Il faut d’abord accepter que rien ne va plus leur échapper, comme le disait Anne-Françoise Ravalet. Ensuite, il faut accepter de leur raconter toute l’histoire. La vraie et pas uniquement la belle histoire. Car c’est l’authenticité, la sincérité des propos qui permettent de renouer le lien de confiance. C’est comme en amour. Il n’y a que des preuves de confiance. Et cela signifie accepter de dire qu’on n’est pas parfait, qu’on a encore (parfois beaucoup) de travail à faire. Mais on est plus crédibles quand on pose les choses comme cela que si on essaie de présenter notre meilleur regard en mettant sous le tapis ce qui nous gêne. Personne ne reprochera à une entreprise de ne pas avoir toutes les solutions ici et maintenant. En revanche, on lui reprochera toujours de ne pas prendre ses responsabilités et de ne pas essayer de changer si elle a conscience d’un problème. Ce n’est pas ce qu’on nous a appris en communication (on ne communique pas tant qu’on n’est pas parfait) et c’est aussi ce que je veux changer avec le lancement du Master Communication et Marketing Responsable avec l’ISC Paris à partir de la rentrée prochaine.

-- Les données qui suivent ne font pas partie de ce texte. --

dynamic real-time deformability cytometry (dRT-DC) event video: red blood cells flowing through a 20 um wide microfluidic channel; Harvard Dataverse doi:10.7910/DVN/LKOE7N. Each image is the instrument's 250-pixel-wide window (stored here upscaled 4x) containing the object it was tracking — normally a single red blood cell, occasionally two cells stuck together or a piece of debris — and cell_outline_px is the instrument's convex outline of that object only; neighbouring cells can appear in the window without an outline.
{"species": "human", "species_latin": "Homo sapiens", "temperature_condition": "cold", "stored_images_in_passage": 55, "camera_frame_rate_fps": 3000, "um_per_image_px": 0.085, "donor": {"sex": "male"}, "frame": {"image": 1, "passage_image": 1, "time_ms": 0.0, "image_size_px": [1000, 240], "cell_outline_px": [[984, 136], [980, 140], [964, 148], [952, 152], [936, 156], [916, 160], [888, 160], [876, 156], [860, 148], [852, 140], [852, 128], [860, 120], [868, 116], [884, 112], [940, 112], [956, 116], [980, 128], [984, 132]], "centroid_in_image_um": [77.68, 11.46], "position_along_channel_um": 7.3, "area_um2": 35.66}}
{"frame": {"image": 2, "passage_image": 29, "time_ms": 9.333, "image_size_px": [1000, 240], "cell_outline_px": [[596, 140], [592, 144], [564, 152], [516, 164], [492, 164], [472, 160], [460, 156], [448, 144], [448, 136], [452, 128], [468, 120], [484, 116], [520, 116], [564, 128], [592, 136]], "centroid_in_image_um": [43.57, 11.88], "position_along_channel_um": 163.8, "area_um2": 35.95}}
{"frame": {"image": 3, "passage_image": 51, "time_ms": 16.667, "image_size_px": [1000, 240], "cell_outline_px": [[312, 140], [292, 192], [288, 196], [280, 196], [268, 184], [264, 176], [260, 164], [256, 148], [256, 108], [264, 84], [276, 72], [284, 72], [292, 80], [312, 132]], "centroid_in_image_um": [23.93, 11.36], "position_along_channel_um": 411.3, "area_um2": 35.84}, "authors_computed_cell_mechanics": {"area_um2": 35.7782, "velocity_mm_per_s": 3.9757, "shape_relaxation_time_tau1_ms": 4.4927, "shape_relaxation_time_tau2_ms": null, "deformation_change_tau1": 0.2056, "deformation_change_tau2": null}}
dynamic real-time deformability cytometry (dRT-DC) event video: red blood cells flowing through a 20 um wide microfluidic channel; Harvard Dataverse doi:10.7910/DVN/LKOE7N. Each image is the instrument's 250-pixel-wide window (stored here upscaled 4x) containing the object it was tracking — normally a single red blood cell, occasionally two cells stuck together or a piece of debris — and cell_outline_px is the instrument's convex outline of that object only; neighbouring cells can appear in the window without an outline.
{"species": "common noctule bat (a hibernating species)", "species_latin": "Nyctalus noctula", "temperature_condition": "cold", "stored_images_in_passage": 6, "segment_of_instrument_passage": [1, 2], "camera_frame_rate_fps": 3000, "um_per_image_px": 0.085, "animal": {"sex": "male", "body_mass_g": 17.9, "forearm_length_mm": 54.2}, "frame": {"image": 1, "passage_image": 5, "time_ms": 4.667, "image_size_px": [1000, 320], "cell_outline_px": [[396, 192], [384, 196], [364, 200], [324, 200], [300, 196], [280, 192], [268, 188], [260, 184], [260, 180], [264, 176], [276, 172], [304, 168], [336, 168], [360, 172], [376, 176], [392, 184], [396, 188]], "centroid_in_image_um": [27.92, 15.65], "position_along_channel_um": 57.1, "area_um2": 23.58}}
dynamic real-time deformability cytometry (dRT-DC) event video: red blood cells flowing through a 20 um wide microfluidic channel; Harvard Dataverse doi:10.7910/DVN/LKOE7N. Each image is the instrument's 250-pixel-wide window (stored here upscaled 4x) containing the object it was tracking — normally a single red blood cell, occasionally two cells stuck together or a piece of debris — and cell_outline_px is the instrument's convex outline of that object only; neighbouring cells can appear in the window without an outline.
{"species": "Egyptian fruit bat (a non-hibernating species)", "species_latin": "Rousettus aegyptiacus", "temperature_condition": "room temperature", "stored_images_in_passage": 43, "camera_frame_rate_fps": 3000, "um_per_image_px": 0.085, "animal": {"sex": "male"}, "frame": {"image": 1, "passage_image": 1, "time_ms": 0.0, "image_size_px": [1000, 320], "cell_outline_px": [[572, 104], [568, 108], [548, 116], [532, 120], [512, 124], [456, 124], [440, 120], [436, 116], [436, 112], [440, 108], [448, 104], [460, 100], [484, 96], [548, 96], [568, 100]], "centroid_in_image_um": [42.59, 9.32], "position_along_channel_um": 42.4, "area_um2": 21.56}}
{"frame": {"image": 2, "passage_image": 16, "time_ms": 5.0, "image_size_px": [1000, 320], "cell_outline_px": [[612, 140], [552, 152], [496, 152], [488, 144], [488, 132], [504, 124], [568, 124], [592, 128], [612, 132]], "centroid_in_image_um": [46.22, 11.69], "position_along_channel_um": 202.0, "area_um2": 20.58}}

Anne-Françoise Ravalet expliquait que les millenials étaient particulièrement sensibles à ces sujets. Sont-ils si différents ?

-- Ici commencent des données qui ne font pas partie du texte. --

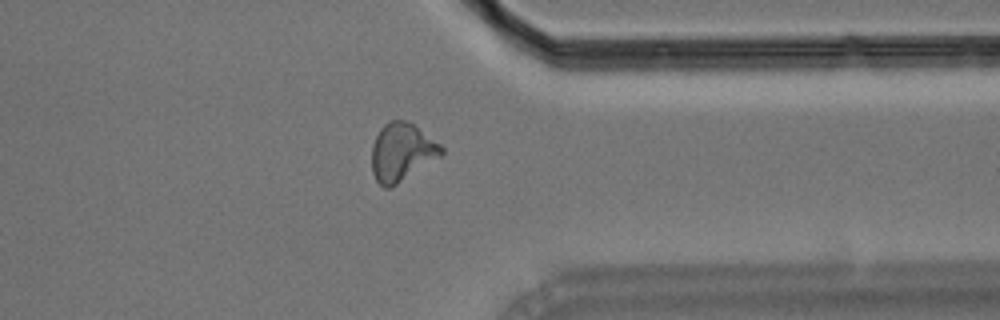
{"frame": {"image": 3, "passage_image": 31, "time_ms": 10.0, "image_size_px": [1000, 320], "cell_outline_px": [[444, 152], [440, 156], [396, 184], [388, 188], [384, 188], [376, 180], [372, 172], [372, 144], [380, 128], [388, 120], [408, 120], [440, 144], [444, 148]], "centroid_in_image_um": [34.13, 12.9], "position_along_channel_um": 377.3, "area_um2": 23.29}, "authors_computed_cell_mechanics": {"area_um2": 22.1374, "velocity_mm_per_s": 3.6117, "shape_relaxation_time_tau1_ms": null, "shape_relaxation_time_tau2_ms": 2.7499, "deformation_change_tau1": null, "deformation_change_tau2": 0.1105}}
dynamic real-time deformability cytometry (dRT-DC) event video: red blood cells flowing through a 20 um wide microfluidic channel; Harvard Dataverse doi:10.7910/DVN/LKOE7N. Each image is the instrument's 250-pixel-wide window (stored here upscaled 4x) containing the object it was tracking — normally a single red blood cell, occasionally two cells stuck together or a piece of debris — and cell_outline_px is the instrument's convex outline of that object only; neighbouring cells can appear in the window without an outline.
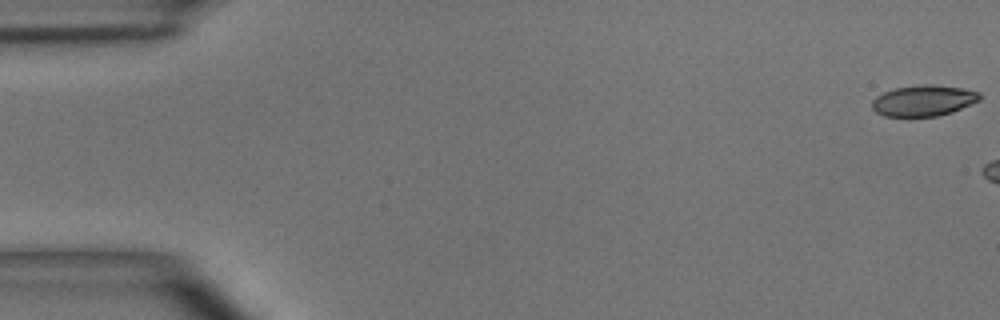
{"species": "common noctule bat (a hibernating species)", "species_latin": "Nyctalus noctula", "temperature_condition": "room temperature", "stored_images_in_passage": 6, "camera_frame_rate_fps": 3000, "um_per_image_px": 0.085, "animal": {"sex": "male", "body_mass_g": 15.6}, "frame": {"image": 1, "passage_image": 1, "time_ms": 0.0, "image_size_px": [1000, 320], "cell_outline_px": [[980, 100], [952, 112], [936, 116], [884, 116], [876, 112], [872, 108], [872, 100], [876, 96], [884, 92], [896, 88], [928, 84], [932, 84], [960, 88], [980, 92]], "centroid_in_image_um": [78.49, 8.55], "position_along_channel_um": 6.5, "area_um2": 19.19}}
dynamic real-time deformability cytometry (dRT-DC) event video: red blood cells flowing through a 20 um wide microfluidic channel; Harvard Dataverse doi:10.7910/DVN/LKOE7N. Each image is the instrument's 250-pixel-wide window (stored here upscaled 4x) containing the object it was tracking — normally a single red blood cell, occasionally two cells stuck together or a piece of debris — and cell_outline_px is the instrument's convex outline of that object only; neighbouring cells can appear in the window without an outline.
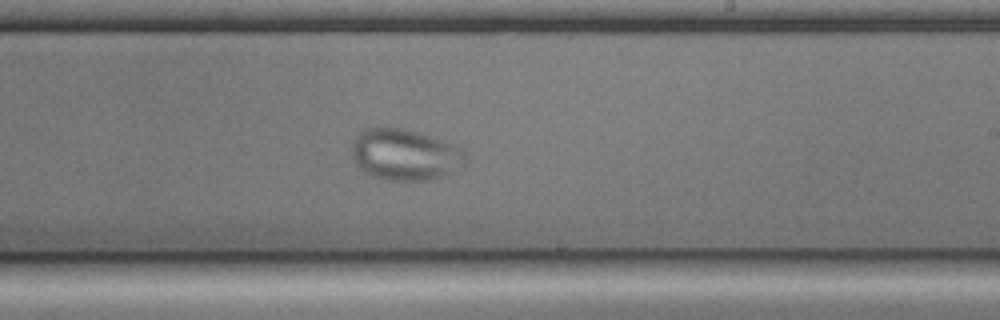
{"species": "common noctule bat (a hibernating species)", "species_latin": "Nyctalus noctula", "temperature_condition": "cold", "stored_images_in_passage": 45, "camera_frame_rate_fps": 3000, "um_per_image_px": 0.085, "animal": {"sex": "male", "body_mass_g": 17.9, "forearm_length_mm": 54.2}, "frame": {"image": 1, "passage_image": 21, "time_ms": 6.667, "image_size_px": [1000, 320], "cell_outline_px": [[468, 160], [464, 164], [444, 176], [428, 180], [380, 180], [364, 172], [360, 168], [352, 156], [352, 140], [360, 132], [368, 128], [380, 124], [404, 128], [452, 144], [464, 152]], "centroid_in_image_um": [34.36, 13.13], "position_along_channel_um": 254.6, "area_um2": 34.22}}
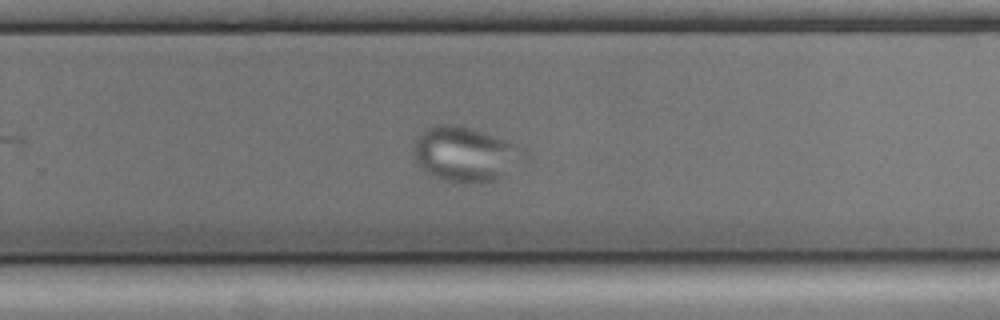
{"frame": {"image": 2, "passage_image": 24, "time_ms": 7.667, "image_size_px": [1000, 320], "cell_outline_px": [[532, 156], [528, 164], [496, 180], [468, 184], [444, 180], [424, 172], [412, 156], [412, 144], [416, 136], [424, 128], [432, 124], [464, 124], [508, 140], [528, 148]], "centroid_in_image_um": [39.67, 13.08], "position_along_channel_um": 290.1, "area_um2": 37.63}}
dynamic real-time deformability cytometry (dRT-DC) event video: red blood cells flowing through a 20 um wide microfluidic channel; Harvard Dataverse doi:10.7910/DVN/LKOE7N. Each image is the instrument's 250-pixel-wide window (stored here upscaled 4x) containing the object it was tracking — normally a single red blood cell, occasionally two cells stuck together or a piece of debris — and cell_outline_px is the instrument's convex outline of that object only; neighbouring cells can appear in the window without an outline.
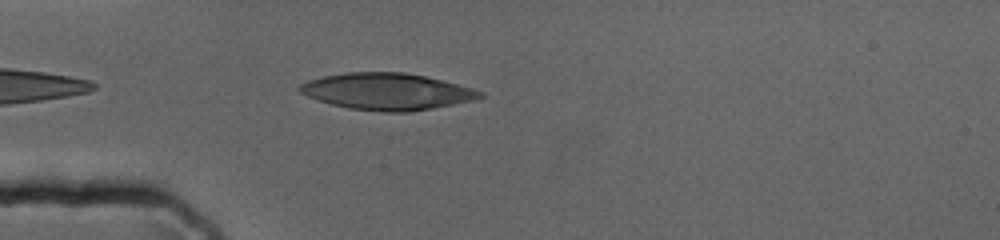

Ils sont extrêmement exigeants et c’est une bonne nouvelle pour nous tous. Pas nécessairement pour les entreprises qui vont minimiser leurs exigences, mais pour le bien commun. Néanmoins, j’entends souvent dire que les générations qui arrivent ne referont pas nos erreurs, sont mieux éduquées et préparées pour mieux consommer. C’est vrai. Mais ça ne doit surtout pas nous dédouaner de prendre nos responsabilités ici et maintenant. Nous, la génération des quarantenaires, qui sommes aux commandes des organisations, avons la responsabilité inouïe et historique d’accélérer leur transformation. Si nous ne le faisons pas, les millenials ne pourront plus rien faire dans 15 ans. Il est urgent de ne pas attendre.

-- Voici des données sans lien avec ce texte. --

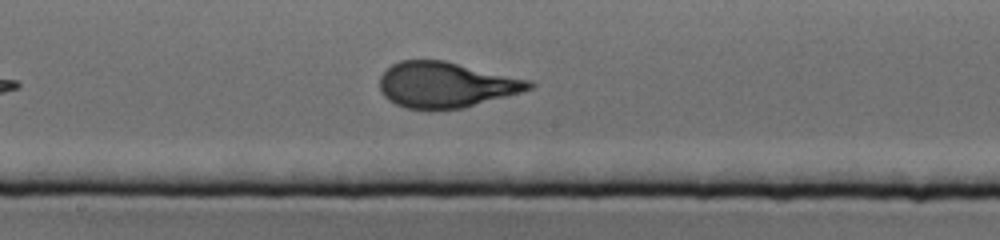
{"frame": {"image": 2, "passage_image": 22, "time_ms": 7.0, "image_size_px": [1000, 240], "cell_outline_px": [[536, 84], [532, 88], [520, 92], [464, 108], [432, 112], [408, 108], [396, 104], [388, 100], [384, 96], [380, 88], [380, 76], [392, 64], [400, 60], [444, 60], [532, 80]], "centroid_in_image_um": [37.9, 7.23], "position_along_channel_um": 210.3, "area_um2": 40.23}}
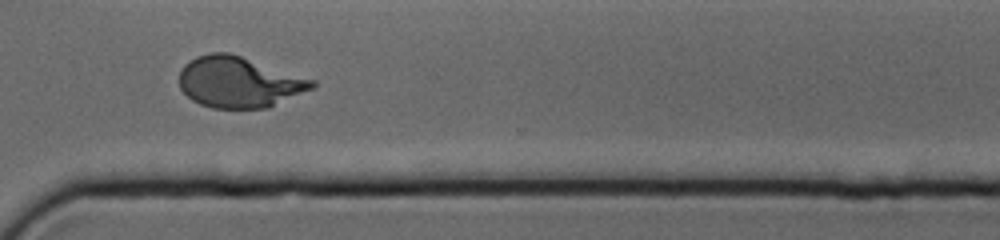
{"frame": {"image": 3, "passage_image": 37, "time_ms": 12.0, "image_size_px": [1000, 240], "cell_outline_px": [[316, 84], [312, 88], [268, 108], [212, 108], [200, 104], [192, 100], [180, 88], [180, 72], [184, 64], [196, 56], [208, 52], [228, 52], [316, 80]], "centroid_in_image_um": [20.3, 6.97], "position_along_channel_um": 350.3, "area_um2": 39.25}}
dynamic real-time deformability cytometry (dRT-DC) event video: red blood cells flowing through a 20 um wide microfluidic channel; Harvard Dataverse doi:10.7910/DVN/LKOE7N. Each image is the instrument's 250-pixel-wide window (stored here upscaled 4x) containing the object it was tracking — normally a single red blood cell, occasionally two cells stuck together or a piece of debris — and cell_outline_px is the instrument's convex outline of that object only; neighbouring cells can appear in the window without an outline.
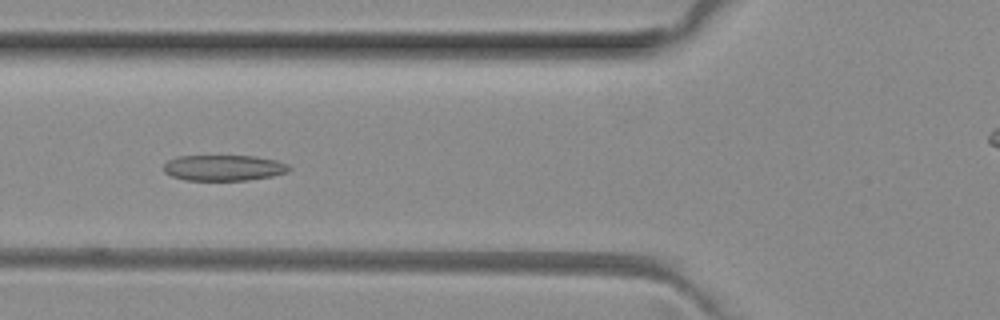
{"species": "common noctule bat (a hibernating species)", "species_latin": "Nyctalus noctula", "temperature_condition": "room temperature", "stored_images_in_passage": 50, "camera_frame_rate_fps": 3000, "um_per_image_px": 0.085, "animal": {"sex": "female", "body_mass_g": 29.2, "forearm_length_mm": 56.3}, "frame": {"image": 1, "passage_image": 17, "time_ms": 5.333, "image_size_px": [1000, 320], "cell_outline_px": [[292, 168], [288, 172], [272, 176], [248, 180], [184, 180], [172, 176], [164, 172], [164, 164], [168, 160], [176, 156], [256, 156], [276, 160], [288, 164]], "centroid_in_image_um": [19.03, 14.26], "position_along_channel_um": 106.8, "area_um2": 18.96}}
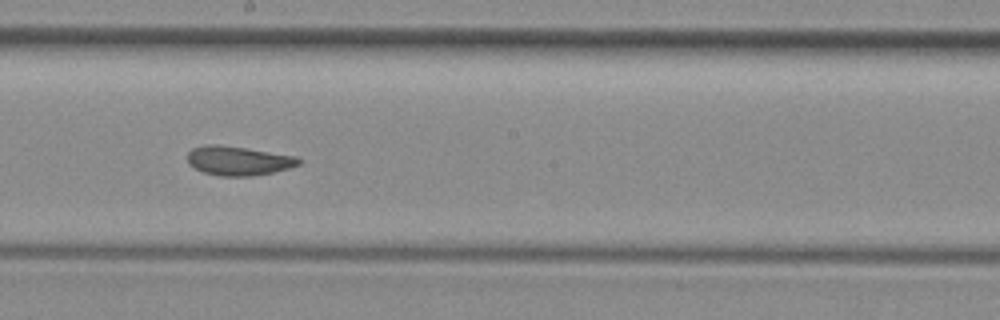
{"frame": {"image": 2, "passage_image": 26, "time_ms": 8.333, "image_size_px": [1000, 320], "cell_outline_px": [[300, 164], [288, 168], [272, 172], [252, 176], [220, 176], [204, 172], [188, 164], [188, 152], [192, 148], [204, 144], [216, 144], [244, 148], [296, 156], [300, 160]], "centroid_in_image_um": [20.23, 13.66], "position_along_channel_um": 228.0, "area_um2": 18.73}}
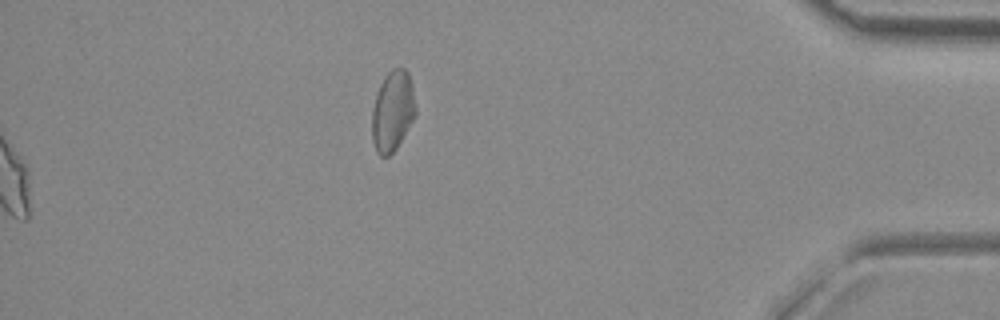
{"frame": {"image": 3, "passage_image": 50, "time_ms": 16.333, "image_size_px": [1000, 320], "cell_outline_px": [[416, 112], [412, 120], [396, 148], [388, 156], [380, 156], [376, 152], [372, 140], [372, 108], [380, 84], [384, 76], [392, 68], [404, 68], [408, 72], [412, 88], [416, 108]], "centroid_in_image_um": [33.35, 9.43], "position_along_channel_um": 401.9, "area_um2": 20.23}, "authors_computed_cell_mechanics": {"area_um2": 19.6809, "velocity_mm_per_s": 4.0388, "shape_relaxation_time_tau1_ms": null, "shape_relaxation_time_tau2_ms": 2.0437, "deformation_change_tau1": null, "deformation_change_tau2": 0.0779}}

Etes-vous optimiste pour l’avenir ?
Je suis résolument optimiste car je ressens que la prise de conscience de l’urgence irrigue toute la société. Je pense que le Covid a accéléré ce sentiment de fragilité et qu’on n’est jamais aussi agile que lorsqu’on se sent menacés. Nous avons recensé plus de 30 initiatives remarquables prise par les entreprises pendant cette crise avec Olivier Dauvers et Philippe Goetzmann ici :
Certaines d’entre elles sont déjà devenues des nouveaux standards. Nous avons été capables de changer en 8 semaines des choses que nous n’étions pas parvenus à bouger en 8 ans. Il faut conserver ce sentiment d’urgence. C’est en pensant à la planète que nous voulons laisser à nos enfants que nous allons trouver l’énergie de changer les choses immédiatement. Il faut y penser et y repenser chaque jour.